(Stored data)
+++
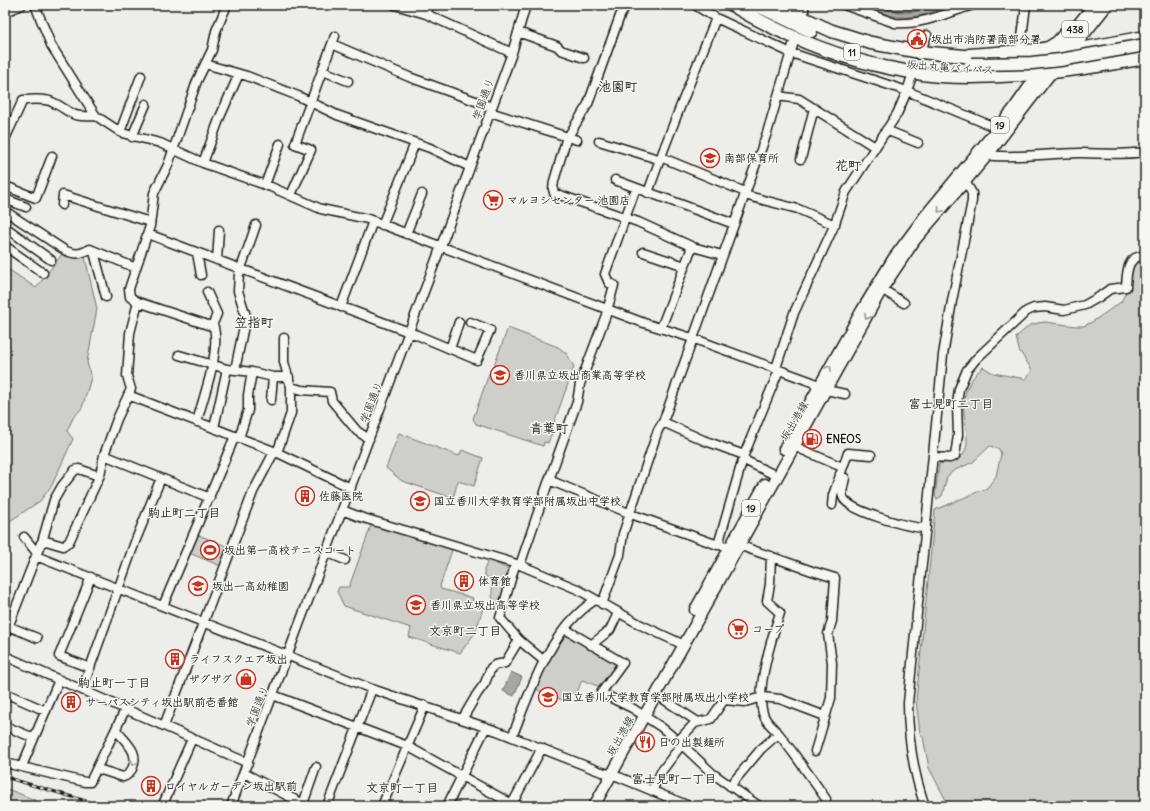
<svg xmlns="http://www.w3.org/2000/svg" width="1150" height="811" font-family="Delius,'Klee One',sans-serif">
<style>
.green{fill:#cececb;stroke:#757574}
.water{fill:#a6a6a3;stroke:#6f6f6d}
.lines{fill:none;stroke-linecap:round;stroke-linejoin:round}
.shore{stroke:#535352;stroke-width:1}
.minor-tunnel{stroke:#c3c3c0;stroke-width:8;stroke-dasharray:8 4;stroke-linecap:butt}
.minor-casing{stroke:#1c1c1c;stroke-width:11}
.major-casing{stroke:#1c1c1c;stroke-width:13}
.highway-casing{stroke:#1c1c1c;stroke-width:15}
.minor{stroke:#f6f6f2;stroke-width:8}
.major{stroke:#f6f6f2;stroke-width:10}
.highway{stroke:#f6f6f2;stroke-width:12}
.rail-casing{stroke:#1c1c1c;stroke-width:3}
.rail{stroke:#f6f6f2;stroke-width:1.5;stroke-dasharray:4.5;stroke-linecap:butt}
.highway-bridge-casing{stroke:#1c1c1c;stroke-width:15;stroke-linecap:butt}
.highway-bridge{stroke:#f6f6f2;stroke-width:12}
.oneway{stroke:#949492}
.labels{text-anchor:middle;dominant-baseline:central;stroke-width:3;stroke-linejoin:round;paint-order:stroke}
.shield{fill:#f6f6f2;stroke:#5d5d5c;stroke-width:1}
.shield-label{font-size:10px;font-weight:bold;fill:#1c1c1c}
.poi-label{font-size:11px;font-weight:bold;fill:#1c1c1c;stroke:#f6f6f2;text-anchor:start}
.street-label{font-size:11px;fill:#1c1c1c;stroke:#f6f6f2}
.neighbourhood-label{font-size:12px;font-weight:bold;fill:#1c1c1c;stroke:#f6f6f2}
.quarter-label{font-size:13px;font-weight:bold;fill:#1c1c1c;stroke:#f6f6f2}
</style>
<rect width="100%" height="100%" fill="#edede9"/>
<filter id="ink" filterUnits="userSpaceOnUse"><feTurbulence type="fractalNoise" baseFrequency=".025" numOctaves="2"/><feDisplacementMap in="SourceGraphic" scale="8" xChannelSelector="R" yChannelSelector="G"/><feConvolveMatrix kernelMatrix="1 2 1 2 8 2 1 2 1" color-interpolation-filters="sRGB"/></filter>
<g filter="url(#ink)">
<path class="green" d="M66,249L85,257L97,309L87,362L91,378L82,408L73,418L67,431L73,439L52,485L40,501L10,521L11,523L5,524V267L36,288Z
M1145,260V806H949L929,768L923,737L920,733L916,701L935,510L987,488L996,476L1001,454L999,449L990,446L973,462L953,471L947,477L942,496L937,499L935,496L939,464C947,462 956,462 962,456C979,435 944,401 983,367L993,373L1026,379L1032,370L1019,350L1016,337L1030,325L1038,323L1045,322L1076,326H1084L1092,322L1121,302L1128,288L1133,264Z
M508,328L558,347L567,354L574,367L551,431L552,433L548,443L544,442L543,446L476,424L473,419L490,371L493,368Z
M399,433L459,456L462,450L483,458L474,486L458,481L453,498L402,481L386,468Z
M372,523L453,547L440,586L441,589L473,598L472,601L484,605L475,633L460,653L409,637L411,628L344,606L337,592L339,587H349Z
M196,534L231,548L223,567L189,553Z
M488,560L511,570L501,604L494,603C490,595 494,588 491,579L485,576L484,570Z
M565,632L620,663L603,688L582,680L576,695L569,693L565,701L533,688L545,660Z
M5,788L35,800L33,806H5Z"/>
<path class="water" d="M861,5H954C936,10 918,19 899,17C886,16 873,9 861,5Z
M511,672L522,677L514,696L503,691Z"/>
<g class="lines">
<path class="shore" d="M873,5C902,15 911,14 940,5"/>
<path class="minor-tunnel" d="M914,70L919,55"/>
<defs>
<path id="minor" d="M35,5L51,45L90,107L96,116L122,133L160,143L203,163L271,187L321,209L368,219L644,323L692,338L812,382L826,390L845,394
M395,5L426,14L512,53
M626,5L620,16L588,104L566,140L554,181L553,189L555,196L560,195L638,222L693,247L722,255
M695,5L716,18L791,53L907,91L992,126L1002,132
M844,5L895,23C921,25 948,13 973,5
M5,12L22,5
M804,12V5
M426,14L430,5
M518,32L557,46L561,50L584,58
M332,44L409,77L492,107
M969,53L1038,48L1048,46L1056,41L1068,28L1078,33
M1020,53L1026,5
M919,55L927,35
M205,64L247,76L298,96L337,115L430,148L470,167
M323,71L348,81
M778,96L799,99L875,147
M490,112L577,140
M886,130L918,143
M120,132L141,76
M132,137L146,104
M5,139L23,100C32,100 44,98 52,102C74,112 68,118 96,116
M599,141L658,159L663,158L745,192
M984,155C1016,159 1048,153 1080,153C1102,154 1123,155 1145,152
M801,159L814,108
M203,163L220,117L239,74
M615,180L734,224
M265,185L280,144
M5,186L36,198L52,156
M648,193C668,134 693,76 716,18
M291,195L311,150L295,144L335,36
M744,195L798,209L835,225
M5,199L26,207
M62,205L63,195L150,222
M5,211L66,251C76,255 81,254 90,249L136,268
M382,225L415,143
M5,227L51,260
M148,234L417,335L477,360L490,330L470,322
M406,234L422,194
M5,246L43,273
M94,252L106,297
M643,252L685,266
M197,253L201,275
M217,260L219,230
M877,286L904,303
M207,292L217,314L212,326
M138,302L214,327C220,356 204,393 197,422
M341,307L373,221
M661,328L692,247
M450,349L459,322
M179,355L227,369L252,372L273,377H289
M776,368L794,313L834,226L846,192L897,114L907,91L914,70
M235,370L246,316L238,291L239,274L256,225
M291,387L302,390L330,392L332,401L357,431L369,439
M128,395L276,452L351,488
M271,400L273,377
M663,422L703,440L744,455
M214,428L227,369
M239,438L248,410V395L252,372
M789,444L842,467
M104,455L210,498
M933,457L950,458L955,456L958,435L957,404L959,389L967,370L976,359L1027,311L1034,308L1045,307L1064,310L1085,305L1099,297L1110,289L1126,287C1127,274 1126,255 1145,256
M744,460L777,476
M840,474L845,478C844,484 840,493 844,499C852,512 910,528 926,528
M549,480L577,402L580,384L606,315L614,285L609,283L605,274L636,188
M832,505L833,495L848,453L871,455
M342,510L360,517L520,565L577,589L641,625L684,645
M24,537L37,553
M42,542L54,500L62,486L75,470L79,469L99,476
M718,545L744,455L779,370
M326,552L345,560
M36,556L372,689L497,731L599,771L619,777L689,806
M771,556L770,584L767,601L780,613C772,637 753,696 765,718C768,724 775,729 779,734C795,755 811,777 826,799
M515,565L500,618L519,640L543,660
M520,565L549,480L631,514L718,545L744,547L812,571L835,578L832,621L828,634L832,663L831,698L815,751
M602,604L620,555L623,534L658,430L663,422L767,133L793,45
M163,606L235,436
M8,626L37,638
M565,629L623,663L601,693L632,708L661,727L678,741L712,773L759,806
M5,635L41,543L46,541L63,546L69,542L100,475L104,455L117,419L131,389L127,376L130,333L138,302L130,297L129,289L150,226L154,193L168,165L197,81L212,50L216,31L227,5
M591,645L610,630L618,613
M5,656L248,763
M90,668L59,656L91,577
M82,690L135,542L161,478
M5,693L46,711
M273,695L407,746L512,804
M657,695L698,722
M463,718L477,694L485,683L491,668L495,665L505,663L519,640
M5,726L34,738
M164,726L253,492L272,456L278,450L291,413V387L284,362V338
M512,737C532,687 549,631 595,600
M678,741L695,723L711,719L724,700L745,702L762,697L780,699L825,716
M5,763L85,782H90L125,710
M22,766L59,680
M98,769L123,777C128,776 129,773 132,769C140,752 127,744 117,731
M244,773L307,806
M730,786L761,749L778,734
M652,791L661,772L682,744
M303,804L316,767
M164,806V802L192,739
M231,806L437,257L512,53L526,5
M327,806L372,689
M382,806L425,705
M447,806L486,727
M511,806L542,748
M925,806C913,772 908,739 908,703L943,355L952,301L972,201V193L963,178"/>
<path id="major" d="M784,449L862,310L893,259L925,216L1012,111L1038,74
M695,610L765,484
M594,806L882,289L915,240L987,156L1051,73"/>
<path id="highway" d="M732,5C782,35 832,56 889,68C906,71 923,75 940,76C1009,80 1077,70 1145,58
M756,5L811,31
M775,5L832,31L871,43L920,52L964,56L989,58L1048,55L1145,37
M1068,53L1106,5
M1053,56L1095,5"/>
</defs>
<use href="#minor" class="minor-casing"/>
<use href="#major" class="major-casing"/>
<use href="#highway" class="highway-casing"/>
<use href="#minor" class="minor"/>
<use href="#major" class="major"/>
<use href="#highway" class="highway"/>
<defs>
<path id="rail" d="M5,777L103,806"/>
</defs>
<use href="#rail" class="rail-casing"/>
<use href="#rail" class="rail"/>
<defs>
<path id="highway-bridge" d="M971,64L1032,63L1060,60L1145,45"/>
</defs>
<use href="#highway-bridge" class="highway-bridge-casing"/>
<use href="#highway-bridge" class="highway-bridge"/>
</g>
<defs><path id="oneway-chevron" d="M-2-3.5L2.5 0L-2 3.5" fill="none" stroke-width="1.6" stroke-linecap="round" stroke-linejoin="round"/></defs>
<g class="oneway">
<use href="#oneway-chevron" transform="translate(940 210) rotate(130)"/>
<use href="#oneway-chevron" transform="translate(867 317) rotate(119)"/>
<use href="#oneway-chevron" transform="translate(829 368) rotate(-60)"/>
<use href="#oneway-chevron" transform="translate(134 763) rotate(109)"/>
</g>
</g>
<defs>
<symbol id="civic-ring" viewBox="-11 -11 22 22"><circle r="9.5" fill="#f6f6f2" stroke="#c8321e" stroke-width="1.5"/><path d="M-.6-6.5H3V-4.5H.6V-3L4-1V1h2V6H-6V1h2V-1L-.6-3ZM-1.2 2.5V6h2.4V2.5Z" fill="#c8321e"/></symbol>
<symbol id="school-ring" viewBox="-11 -11 22 22"><circle r="9.5" fill="#f6f6f2" stroke="#c8321e" stroke-width="1.5"/><path d="M0-5L7-2L0 1L-7-2ZM-4 1L0 2.5L4 1V4Q0 6-4 4Z" fill="#c8321e"/></symbol>
<symbol id="supermarket-ring" viewBox="-11 -11 22 22"><circle r="9.5" fill="#f6f6f2" stroke="#c8321e" stroke-width="1.5"/><path d="M-6-5.5h2.5l.6 2H6L4.5 2H-2.5L-4.4-4H-6ZM-1.5 3.2a1.3 1.3 0 1 0 .1 0ZM3 3.2a1.3 1.3 0 1 0 .1 0Z" fill="#c8321e"/></symbol>
<symbol id="fuel-ring" viewBox="-11 -11 22 22"><circle r="9.5" fill="#f6f6f2" stroke="#c8321e" stroke-width="1.5"/><path d="M-5.5-6h7V0h2V4h1.3V-2.5L3-4.5l.8-.8L6-3V5H2.5V1h-1V6h-7ZM-4.2-4.7v3.2H.2V-4.7Z" fill="#c8321e"/></symbol>
<symbol id="building-ring" viewBox="-11 -11 22 22"><circle r="9.5" fill="#f6f6f2" stroke="#c8321e" stroke-width="1.5"/><path d="M-4-6H4V6H1V3H-1V6H-4ZM-2.5-4.3h1.7v1.8h-1.7ZM.8-4.3h1.7v1.8H.8ZM-2.5-1h1.7V.8h-1.7ZM.8-1h1.7V.8H.8Z" fill="#c8321e"/></symbol>
<symbol id="stadium-ring" viewBox="-11 -11 22 22"><circle r="9.5" fill="#f6f6f2" stroke="#c8321e" stroke-width="1.5"/><path d="M0-5a6.5 5 0 1 0 0 10a6.5 5 0 1 0 0-10ZM-3.5-1.8h7v3.6h-7Z" fill="#c8321e"/></symbol>
<symbol id="shop-ring" viewBox="-11 -11 22 22"><circle r="9.5" fill="#f6f6f2" stroke="#c8321e" stroke-width="1.5"/><path d="M-5-2.5h2.3a2.7 3.5 0 0 1 5.4 0H5L5.5 6h-11ZM-1.5-2.5h3a1.5 2.3 0 0 0-3 0Z" fill="#c8321e"/></symbol>
<symbol id="restaurant-ring" viewBox="-11 -11 22 22"><circle r="9.5" fill="#f6f6f2" stroke="#c8321e" stroke-width="1.5"/><path d="M-5-6h1v4h1v-4h1v4h1v-4h1v5L-1.5 .5V6h-2V.5L-5-1ZM5-6V6H3V1.5H1.5Q1.5-4 5-6Z" fill="#c8321e"/></symbol>
</defs>
<g fill-rule="evenodd">
<use href="#civic-ring" x="906" y="28" width="22" height="22"/>
<use href="#school-ring" x="699" y="147" width="22" height="22"/>
<use href="#supermarket-ring" x="482" y="189" width="22" height="22"/>
<use href="#school-ring" x="489" y="364" width="22" height="22"/>
<use href="#fuel-ring" x="801" y="428" width="22" height="22"/>
<use href="#building-ring" x="294" y="485" width="22" height="22"/>
<use href="#school-ring" x="409" y="490" width="22" height="22"/>
<use href="#stadium-ring" x="199" y="539" width="22" height="22"/>
<use href="#building-ring" x="453" y="570" width="22" height="22"/>
<use href="#school-ring" x="187" y="575" width="22" height="22"/>
<use href="#school-ring" x="405" y="594" width="22" height="22"/>
<use href="#supermarket-ring" x="727" y="618" width="22" height="22"/>
<use href="#building-ring" x="164" y="648" width="22" height="22"/>
<use href="#shop-ring" x="235" y="668" width="22" height="22"/>
<use href="#school-ring" x="537" y="686" width="22" height="22"/>
<use href="#building-ring" x="60" y="691" width="22" height="22"/>
<use href="#restaurant-ring" x="634" y="731" width="22" height="22"/>
<use href="#building-ring" x="140" y="775" width="22" height="22"/>
</g>
<g class="labels">
<g class="shield">
<rect x="1062" y="21" width="26" height="16" rx="3"/>
<rect x="844" y="44" width="16" height="16" rx="3"/>
<rect x="991" y="117" width="18" height="16" rx="3"/>
<rect x="742" y="500" width="18" height="16" rx="3"/>
</g>
<g class="shield-label">
<text x="1075" y="29">438</text>
<text x="852" y="52">11</text>
<text x="1000" y="125">19</text>
<text x="751" y="508">19</text>
</g>
<g class="poi-label">
<text x="931" y="39">坂出市消防署南部分署</text>
<text x="724" y="158">南部保育所</text>
<text x="507" y="200">マルヨシセンター 池園店</text>
<text x="514" y="375">香川県立坂出商業高等学校</text>
<text x="826" y="439">ENEOS</text>
<text x="319" y="496">佐藤医院</text>
<text x="434" y="501">国立香川大学教育学部附属坂出中学校</text>
<text x="224" y="550">坂出第一高校テニスコート</text>
<text x="478" y="581">体育館</text>
<text x="212" y="586">坂出一高幼稚園</text>
<text x="430" y="605">香川県立坂出高等学校</text>
<text x="752" y="629">コープ</text>
<text x="189" y="659">ライフスクエア坂出</text>
<text x="232" y="679" text-anchor="end">ザグザグ</text>
<text x="562" y="697">国立香川大学教育学部附属坂出小学校</text>
<text x="85" y="702">サーパスシティ坂出駅前壱番館</text>
<text x="659" y="742">日の出製麺所</text>
<text x="165" y="786">ロイヤルガーデン坂出駅前</text>
</g>
<g class="street-label">
<text transform="translate(950 67) rotate(4)">坂出丸亀バイパス</text>
<text transform="translate(483 99) rotate(-70)">学園通り</text>
<text transform="translate(371 402) rotate(-69)">学園通り</text>
<text transform="translate(794 421) rotate(-60)">坂出港線</text>
<text transform="translate(257 706) rotate(-69)">学園通り</text>
<text transform="translate(620 736) rotate(-61)">坂出港線</text>
</g>
<g class="neighbourhood-label">
<text x="951" y="403">富士見町二丁目</text>
<text x="184" y="512">駒止町二丁目</text>
<text x="465" y="630">文京町二丁目</text>
<text x="114" y="682">駒止町一丁目</text>
<text x="674" y="778">富士見町一丁目</text>
<text x="402" y="787">文京町一丁目</text>
</g>
<g class="quarter-label">
<text x="618" y="86">池園町</text>
<text x="848" y="165">花町</text>
<text x="254" y="322">笠指町</text>
<text x="549" y="428">青葉町</text>
</g>
</g>
<rect width="1150" height="811" fill="none" stroke="#f6f6f2" stroke-width="20"/>
<rect x="10" y="10" width="1130" height="791" fill="none" stroke="#1c1c1c" stroke-width="1.5" filter="url(#ink)"/>
</svg>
+++
** YOUR OBJECTIVE **
Return only the number of lines in the data above that hold the word "green".

** RESPONSE TO THE EXERCISE **
2